Waking up cold I pass by the Greek place and have peas panner with garlic nann. I happily chew the hard chunks of spices in the sauce. "I'm a womanizer!" announces the old, obese, bald and drunk puddle of English gentleman at the corner table with the off duty waiters. "Yes, Sir, you are!" one of them reassures him.

I consider rehearsing my poster spiel for tomorrow, but instead prepare by sleeping more.

We are joined at breakfast by a conference of dentists (there may be a better term of venery for dentists, but I don't know it). They are easily distinguished by their unecologist-like formalwear.


Lost of people ask questions about my poster, and most of them tell me that while interesting, it has nothing to do with anything they will ever work on. This interesting but not directly relevant feeling is largely mutual.

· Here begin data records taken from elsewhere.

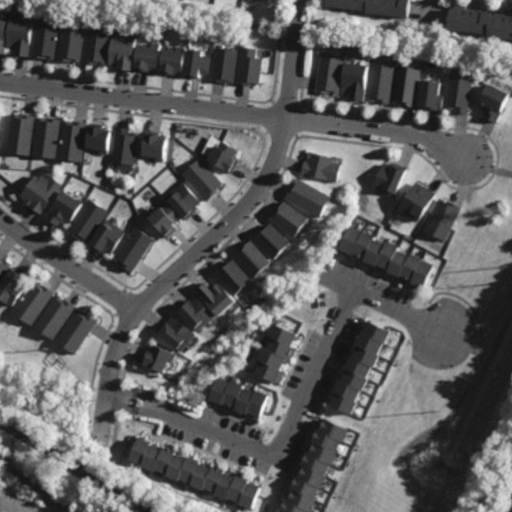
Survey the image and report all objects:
building: (375, 5)
building: (374, 6)
building: (240, 8)
building: (477, 18)
building: (481, 22)
building: (4, 32)
building: (23, 33)
building: (3, 34)
building: (20, 35)
building: (47, 36)
building: (46, 39)
building: (74, 40)
building: (72, 42)
building: (98, 43)
building: (97, 45)
building: (122, 50)
building: (123, 51)
building: (148, 55)
building: (148, 57)
building: (173, 58)
building: (173, 60)
building: (198, 62)
building: (198, 63)
building: (225, 63)
building: (225, 65)
building: (251, 65)
building: (250, 66)
building: (332, 72)
building: (331, 73)
building: (358, 78)
building: (357, 80)
building: (382, 81)
building: (382, 82)
building: (409, 83)
building: (407, 84)
building: (460, 91)
building: (432, 93)
building: (459, 93)
building: (432, 95)
building: (495, 100)
building: (493, 102)
road: (238, 109)
building: (0, 112)
building: (23, 132)
building: (21, 134)
building: (49, 136)
building: (47, 137)
building: (98, 137)
building: (100, 138)
building: (75, 139)
building: (73, 140)
building: (155, 144)
building: (125, 145)
building: (155, 146)
building: (125, 148)
building: (224, 155)
building: (226, 156)
building: (323, 166)
building: (323, 166)
road: (490, 167)
building: (392, 177)
building: (203, 178)
building: (391, 178)
building: (203, 179)
building: (40, 191)
building: (43, 192)
building: (310, 196)
building: (310, 197)
building: (184, 199)
building: (184, 199)
building: (418, 201)
building: (419, 201)
building: (67, 207)
building: (64, 208)
building: (443, 217)
building: (166, 218)
building: (89, 219)
building: (166, 219)
building: (292, 219)
building: (442, 219)
building: (87, 220)
building: (296, 221)
road: (217, 228)
building: (107, 237)
building: (108, 238)
building: (274, 240)
building: (277, 243)
building: (133, 248)
building: (134, 248)
building: (386, 255)
building: (391, 257)
building: (254, 259)
building: (257, 260)
building: (3, 264)
road: (65, 264)
power tower: (503, 264)
building: (4, 267)
building: (235, 276)
building: (237, 278)
building: (13, 285)
building: (15, 285)
building: (218, 296)
building: (218, 296)
building: (34, 302)
building: (37, 302)
road: (387, 306)
building: (247, 311)
building: (198, 312)
building: (198, 313)
building: (55, 316)
building: (58, 316)
building: (78, 330)
building: (77, 331)
building: (178, 333)
building: (178, 333)
road: (468, 345)
building: (277, 352)
building: (280, 355)
building: (160, 358)
building: (161, 358)
building: (361, 367)
building: (362, 367)
road: (468, 392)
building: (240, 397)
building: (241, 398)
power tower: (435, 407)
road: (275, 453)
road: (111, 459)
road: (73, 465)
building: (315, 466)
building: (318, 467)
building: (196, 473)
building: (197, 474)
road: (32, 478)
road: (25, 504)
road: (12, 507)
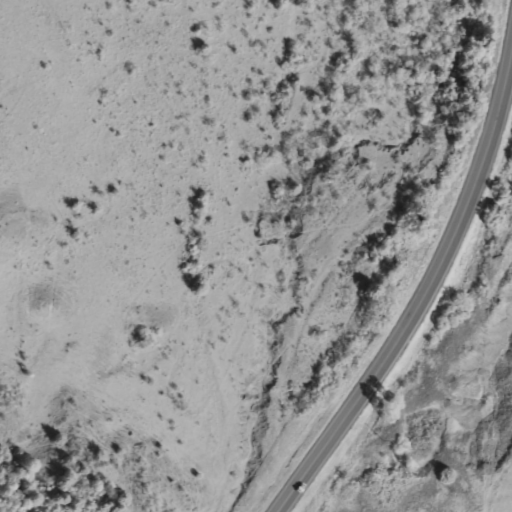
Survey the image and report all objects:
road: (423, 295)
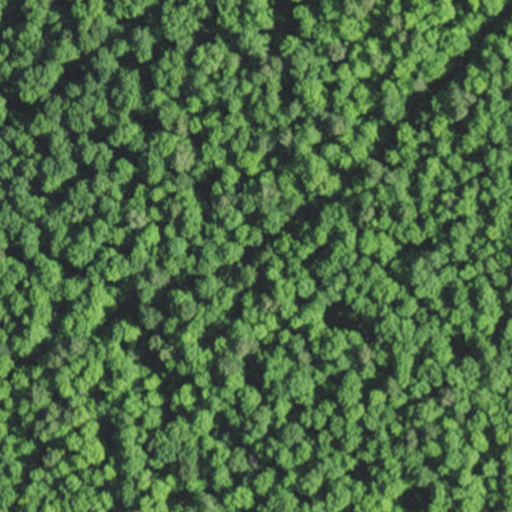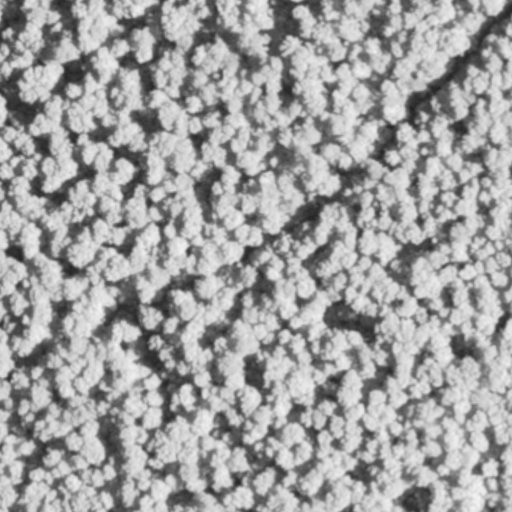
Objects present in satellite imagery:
road: (265, 212)
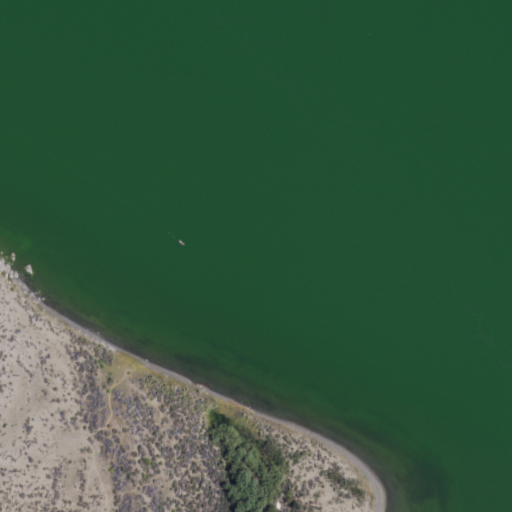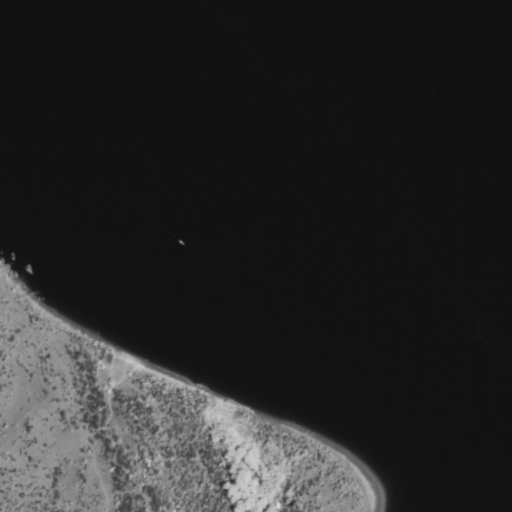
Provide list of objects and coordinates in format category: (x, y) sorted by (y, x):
road: (102, 434)
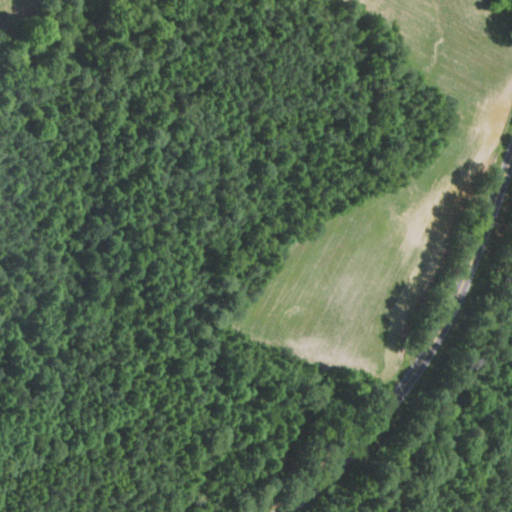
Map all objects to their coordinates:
road: (427, 352)
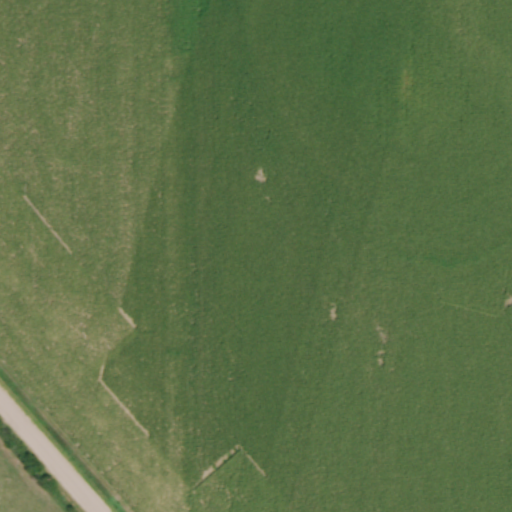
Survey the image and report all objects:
crop: (116, 223)
road: (50, 454)
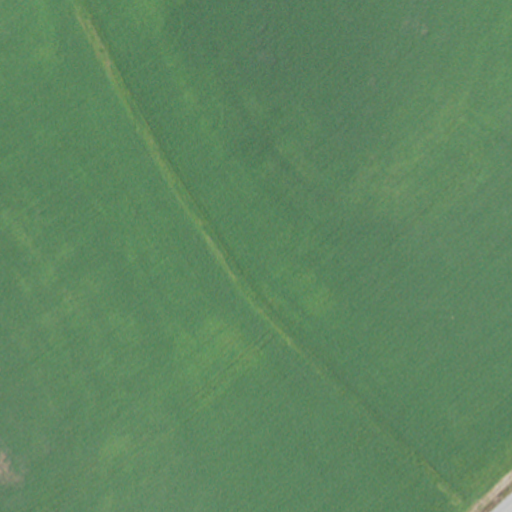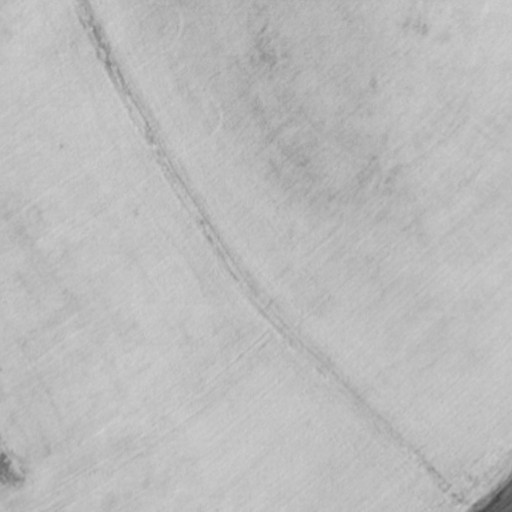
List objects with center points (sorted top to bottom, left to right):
road: (508, 509)
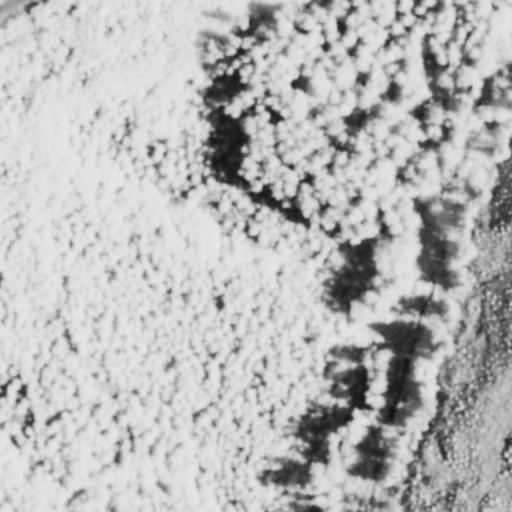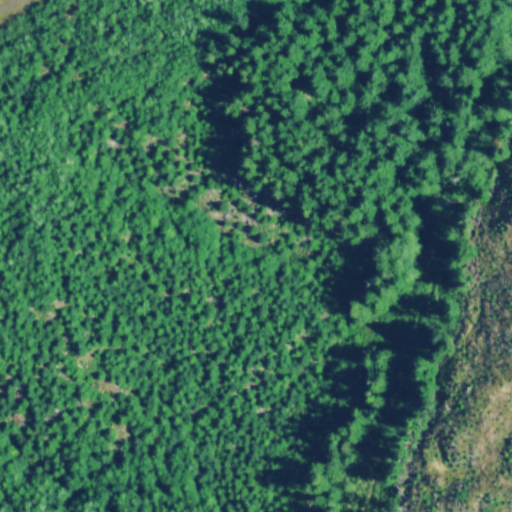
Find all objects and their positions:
road: (2, 74)
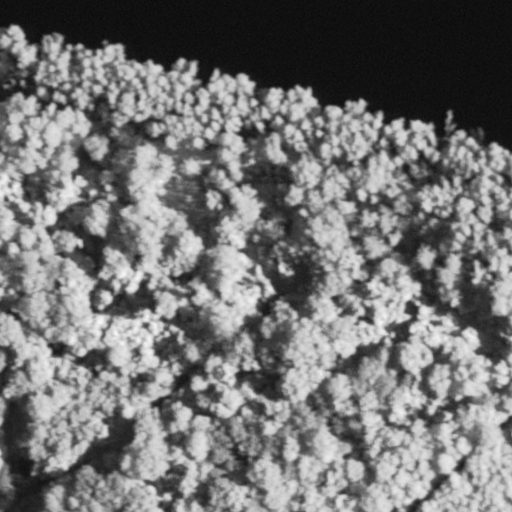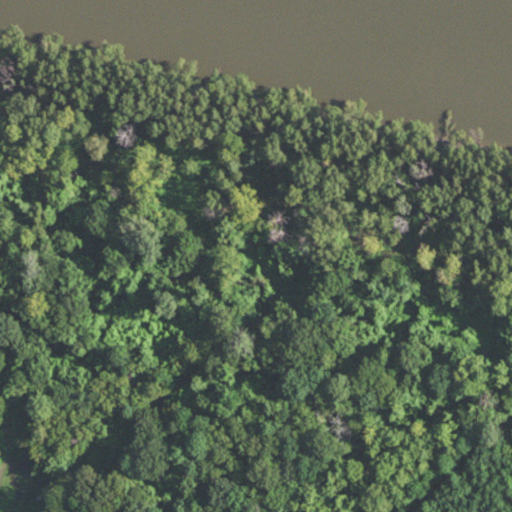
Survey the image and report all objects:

Thursday, September 08, 2011

Typical

In Rostock it is entirely unsurprising that the woman who answers the phone at the Fremdsprachendienst (Foreign Language Services company) proudly speaks nothing but German.

Tuesday, September 06, 2011

Dan SMASH!

I've just spent six hours trying to convert a file (a poster I'm presenting at a conference next week) from one standard format to another for printing. After six computers and dozens of programs each of which is supposed to be able to do this conversion instantly, it finally converted, although it looks kind of crappy in its converted format. I've sent it to the printer because I don't care anymore. None of the other things I desperately needed to get done today got done.

I am not generally given to violence, but do currently have the urge to break something.